◆ **Direction**
Answer from the forum thread below on rotary cutter sizes.
(a) In which gear does smokedragon run his 5-foot cutter on his 47 2N?
(b) What rule of thumb for mower size has Halifax been told?
(c) What did smokedragon weld to the front bumper of his 2N, and what did he put on it?

◆ **Extract**
* start *

# What size rotary cutter do you run with your 2N/9N??



## smokedragon

I run a 5 foot agri cutter (63" wide on the outside) with my 47 2N in first gear. I can cut stuff as high as the hood with no problem. Many people have told me I am working my tractor too hard. A friend of mine has a 35 HP diesel tractor and said 5 foot is all he can run.

What size are you guys running?

Anyone running finish mowers too?

Thanks.


----------



## Halifax

My neighbors uses a 6' on his 9n. Ive got a 5' for my 28 hp diesel off brand tractor. I dont have any problem cutting tall stuff.


----------



## DK35vince

My brother runs a 5' on his 8N.
I run a 6' brush mower and a 7' rear finish mower on my 34 HP (28 PTO HP) diesel and it handles them fine


----------



## Halifax

Not sure if its hear say, wives tale or what, but have been told 5 pto hp per foot of mower. Seems to work out.


----------



## smokedragon

I have heard that number quoted too, but I have also heard that finish mowers tend to need more HP than brush cutters. I think it also depends on how tall, how thick, and what you are cutting.

My tractor handles the five just fine, but I would be curious to see one running a six footer.


----------



## Fredneck

i run a 5' king kutter finish mower on my 2N. i have an old 5' howse brush hog, but i won't try to run it on the 2N, as it picks the nose of the tractor off the ground when u try to raise it


----------



## smokedragon

Just do what I did.......I welded a 1" bolt to the front bumper and put 2 50lb weights on that. 100 lbs plus the brush guard keep the front end where it should be on the 2N.

It also makes loading it with the bush hog attached a LOT safer


----------



## Fredneck

that would work, but it's easier to just hook it up to the WD45 instead


----------



## smokedragon

Well your solution doesn't work cause I only have one tractor (for now) gethome

Here is a picture of said weights.


----------



## Fredneck

... and i could say your solution doesn't work because i don't have a bumper 

in addition to the weight issue, i still wouldn't run the brush hog on the 2N, i just don't think it has the power for the job. the allis has more power, not to mention live hydraulics and a hand clutch, which imo are HUGE advantages.

for me, the 2N is my lawnmower, and i rarely do anything else with it.


----------



## chevroman3

*Bush hog on 2N/9N*

I have a 41 9N and I've been using a 5 foot bush hog on it for years.Never hurt it.The 9N only has 3 speeds too. I also have a John Deere 4200 and it handles the 5 foot well too.


----------



## chevroman3

smokedragon,glad to see that someone beside me knows that 9N's were all gray.


----------



## smokedragon

chevroman3 said:


> smokedragon,glad to see that someone beside me knows that 9N's were all gray.


It was the 8N colors when I bought it......did some reading and decided to go back original. It is a working tractor for me, so I just used wire brushes and rustoleum paint. It isn't a showroom paintjob, cut it will stop any rust.

I bought a gray and white seat cover at Steiner (with my new radiator hoses and thermostat), and installed a temp gage this past week. Love it.

I agree with Fredneck that I would love to have live hydraulics, but it does a good job for what I need.


----------

* end *

◆ **Records provided**

* start *

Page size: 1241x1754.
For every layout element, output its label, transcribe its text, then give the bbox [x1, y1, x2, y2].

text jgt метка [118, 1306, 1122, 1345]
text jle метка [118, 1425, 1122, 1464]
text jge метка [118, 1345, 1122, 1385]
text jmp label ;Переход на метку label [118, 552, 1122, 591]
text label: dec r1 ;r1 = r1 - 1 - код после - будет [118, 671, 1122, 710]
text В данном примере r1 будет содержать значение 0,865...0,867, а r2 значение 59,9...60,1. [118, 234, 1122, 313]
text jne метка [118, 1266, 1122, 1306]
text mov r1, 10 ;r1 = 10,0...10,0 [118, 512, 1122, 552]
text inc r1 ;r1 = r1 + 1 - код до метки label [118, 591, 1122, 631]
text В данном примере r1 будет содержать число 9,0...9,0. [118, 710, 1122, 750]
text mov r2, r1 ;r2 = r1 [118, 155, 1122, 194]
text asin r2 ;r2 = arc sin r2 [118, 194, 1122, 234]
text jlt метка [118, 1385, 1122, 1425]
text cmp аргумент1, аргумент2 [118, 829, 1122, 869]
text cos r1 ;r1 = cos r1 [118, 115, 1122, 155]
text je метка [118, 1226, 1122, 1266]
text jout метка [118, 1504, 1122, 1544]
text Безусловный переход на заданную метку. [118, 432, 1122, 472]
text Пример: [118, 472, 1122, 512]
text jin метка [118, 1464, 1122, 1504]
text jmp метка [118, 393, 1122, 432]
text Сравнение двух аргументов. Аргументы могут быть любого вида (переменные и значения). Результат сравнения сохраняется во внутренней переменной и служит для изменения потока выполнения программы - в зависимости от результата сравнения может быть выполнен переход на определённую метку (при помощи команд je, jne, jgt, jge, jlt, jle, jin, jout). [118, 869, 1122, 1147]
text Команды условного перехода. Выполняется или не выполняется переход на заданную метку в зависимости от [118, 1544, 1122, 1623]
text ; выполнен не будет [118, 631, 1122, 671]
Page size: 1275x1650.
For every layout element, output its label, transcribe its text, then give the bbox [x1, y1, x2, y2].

* end *

◆ **Output for this exercise**
(a) First gear.
(b) 5 PTO hp per foot of mower.
(c) A 1" bolt, with two 50 lb weights (100 lbs) on it.